Он небрежно передвинул по скатерти свою тарелку. Из неё выплеснулась красная жидкость, ярко расцветив чёрно-белые квадраты. Это был не суп — это была кровь. Я вскочил и заглянул в посудинку. В тарелке плавали маленькие черепа, решёточки ребер, нитки позвонков… Кости словно бы принадлежали деградировавшим крохотным приматам.
— Это вот о таких обезьянках ты говоришь, Малинов? Ты вот это отродье собираешься защищать? — графу и в самом деле было невероятно весело. — Ты действительно идейный дурак, я был прав! О, как с тобой будет просто! Ты незримое видишь, у тебя астральный взор, значит, у ФСБ и такие сотрудники есть теперь. И что же? Я-то думал, золото пришли искать, думал, откупиться от вас копеечкой, раз вы повыше обычных обезьян и имеете мистические силы. Я даже какую-то минуту подумывал тебя к себе взять, ты бойкий, храбрый, может, гоблина бы этого из охраны заменил, но ты — подумать только — идейный! Бредней пьяного машинюги наслушался и начал жалеть крестьян, совсем как те старые висельники — декабристы да народники! Да какой смысл жалеть насекомых! Ты плохо кончишь, жалостливый идиот. Я ведь чувствую твою жалость, она из тебя сочится по капле, как кровь из царапин, но я и страх твой чувствую. Ты боишься меня, и правильно делаешь, ты хорошо понимаешь, кого следует бояться, но вместо того, чтобы подчиняться и просить того, кого боишься, ты, наглая тварь, напрягаешь всю свою невеликую смелость и дерзишь мне! Да — я одним своим словом могу призвать обезьян убивать друг друга! Да — я пожираю тела и души, да — я владею тьмой и огнём, ибо я — наследник рода астральной расы, я прирождённый повелитель! Да, я здесь царь и я здесь бог!
Ну всё, с меня хватит. Моя ярость раскалилась и белым выплеском лавы хлынула через край:
— Мерзкий вырожденец! Так ты даже и не собираешься скрывать свои страшные преступления?! Царь? Бог?! Да ты всего-навсего больной подонок, ублюдок давным-давно лишённого всех и всяческих лживых привилегий семейства злобных дегенератов! Повелитель блох! И ещё похотлив, как кролик — подумать только, держать двух жён в одном доме! Интересно, что ты говоришь второй жене, когда идёшь спать с первой? Даже свою собственную старшую дочь ты мучаешь, негодяй!
Тут я вспомнил о присутствующей рядом младшей дочери — мысль о ней вдруг светленьким лучиком скользнула по затемнённому ужасом и гневом сознанию — и пожалел о своих откровенных словах про первую семью графа.
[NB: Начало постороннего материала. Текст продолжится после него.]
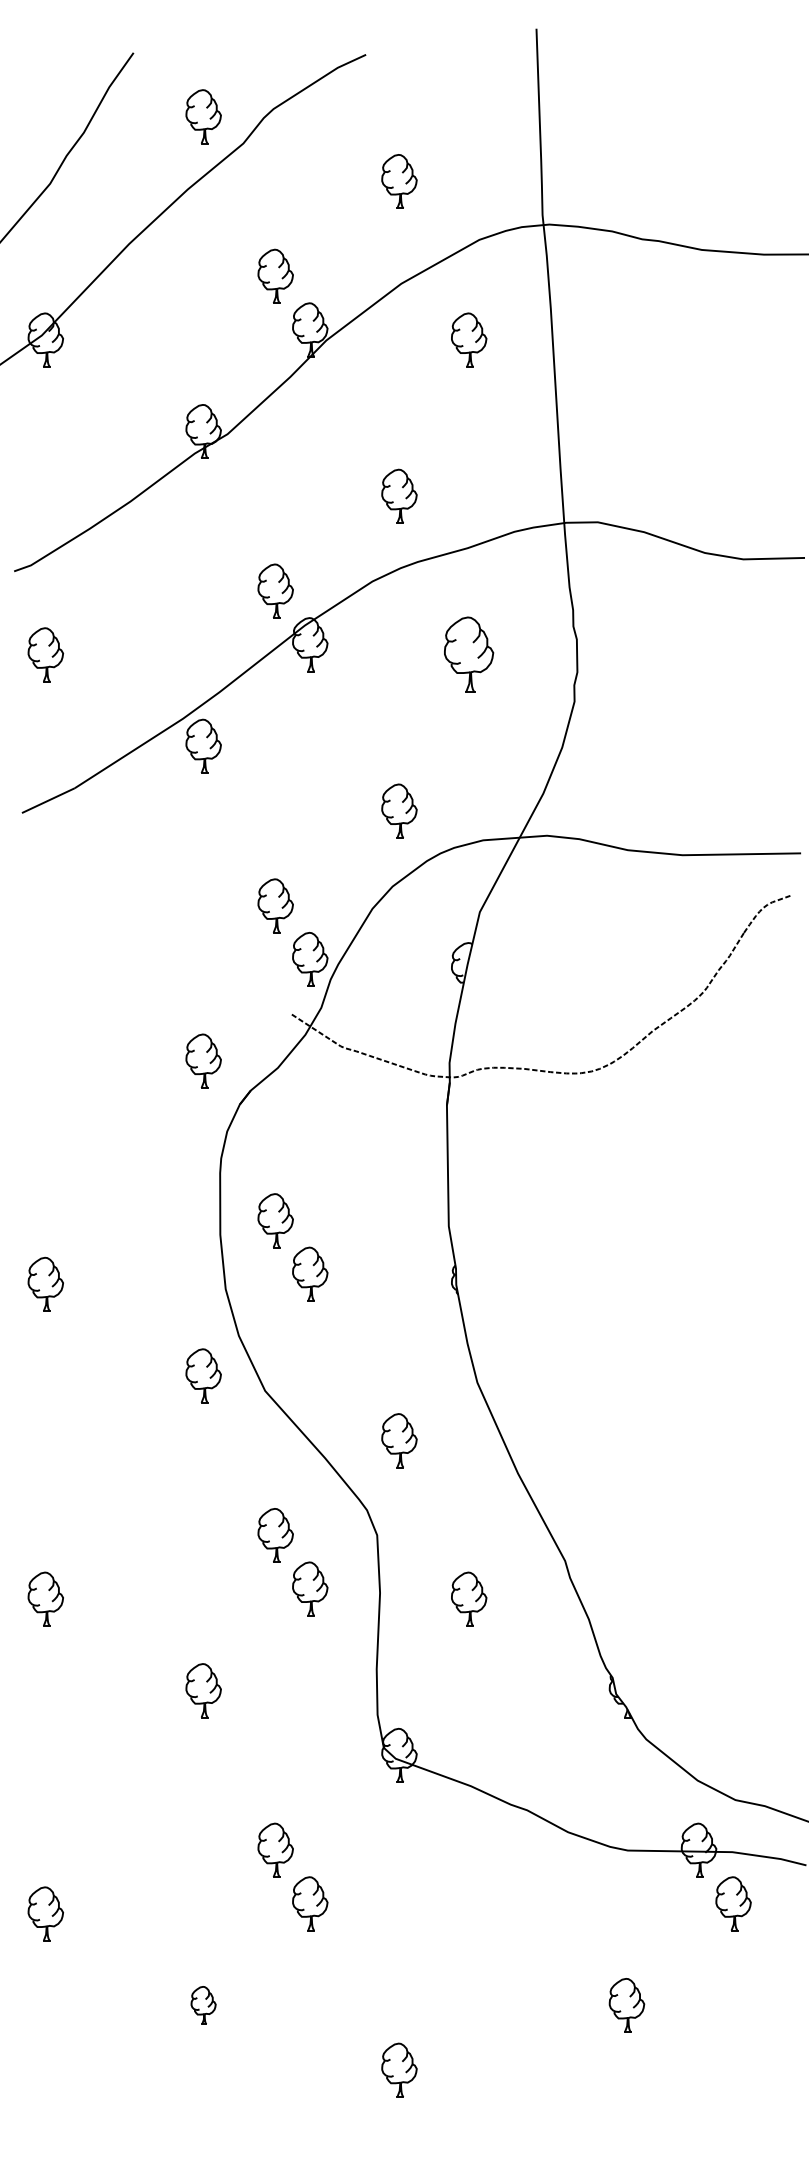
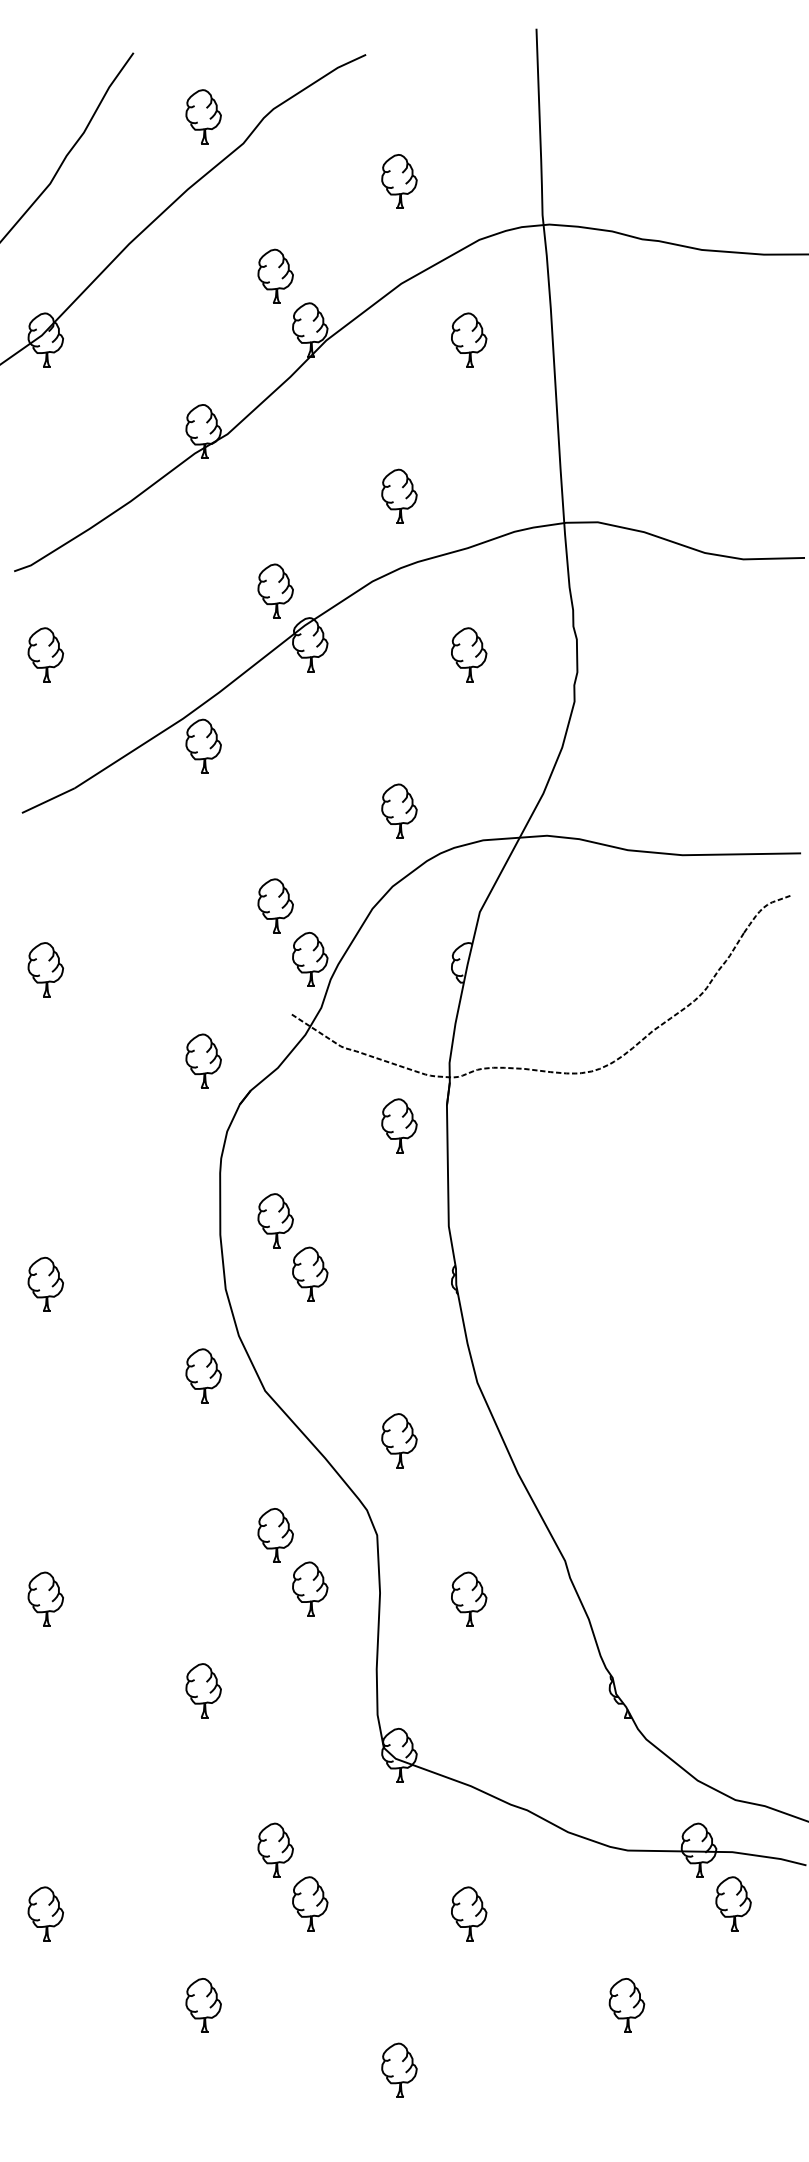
part at (469, 654) size: 51x77 px -> 37x56 px
part at (45, 969): none -> present
part at (399, 1125): none -> present
part at (469, 1913): none -> present
part at (203, 2005) size: 27x39 px -> 37x55 px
Но глянув по сторонам, я понял, что кроме нас с Залесьевым, никто не услышит этого разговора — вокруг клубилась тьма, даже фресками больше не были видны остальные участники трапезы, лишь под ногами странно выгибались чёрно-белые клетки то ли стола, то ли пола, то ли поля боя.
Залесьев страшно изменился в лице, в его глазах загорелся багрово-тёмный огонь, но это было далеко не самое ужасное — из-под его фиолетового пиджака вдруг вымахнули дымящиеся щупальца, чёрные, словно нарисованные густой тушью на пустом воздухе. Щупальца потянулись ко мне, и я ощутил исходящий от них тяжёлый жар. Я выхватил из кобуры пистолет и сдёрнул затвор.
И тогда граф опять захохотал:
— Ха! Смотрите! Наш инспектор ещё и не выпил толком, а уже буянит! Владимир Владимирович, возьмите-ка его, да вызовите охрану!